--- TEXT EXCERPT ---

Friday, September 25, 2015

BLOG POST #2  
CATCHY TITLE: Money in Our Dreams
http://dreamatico.com/


BLOG POST BODY PARAGRAPHS:  (Broken into easy to read paragraphs, formatting font to make it easier to follow main ideas, etc.)

Article: Gilded Paychecks Lure of Great Wealth Affects Career Choices

In this article, the New York Times reveals how certain doctors truly determine what they do based on the opportunity to gain immense wealth.

“Hoping to achieve breakthroughs in curing cancer, his specialty, he plunged into research, even dreaming of a Nobel Prize, until Wall Street reordered his life.”
“There were doctors at the reunion — very, very smart people,” Dr. Glassman recalled in a recent interview. “They went to the top programs, they remained true to their ethics and really had very pure goals. And then they went to the 20th-year reunion and saw that somebody else who was 10 times less smart was making much more money.”

“The opportunity to become abundantly rich is a recent phenomenon not only in medicine, but in a growing number of other professions and occupations. In each case, the great majority still earn fairly uniform six-figure incomes, usually less than $400,000 a year, government data show. But starting in the 1990s, a significant number began to earn much more, creating a two-tier income stratum within such occupations.”

--- DATASET RECORDS ---
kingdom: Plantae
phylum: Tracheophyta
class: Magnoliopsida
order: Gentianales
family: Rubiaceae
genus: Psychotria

--- WORK ORDER ---
From the blog post on wealth and career choices, render this sentence in French: "But starting in the 1990s, a significant number began to earn much more, creating a two-tier income stratum within such occupations."

--- TASK OUTPUT ---
Mais à partir des années 1990, un nombre important a commencé à gagner beaucoup plus, créant une strate de revenus à deux niveaux au sein de ces professions.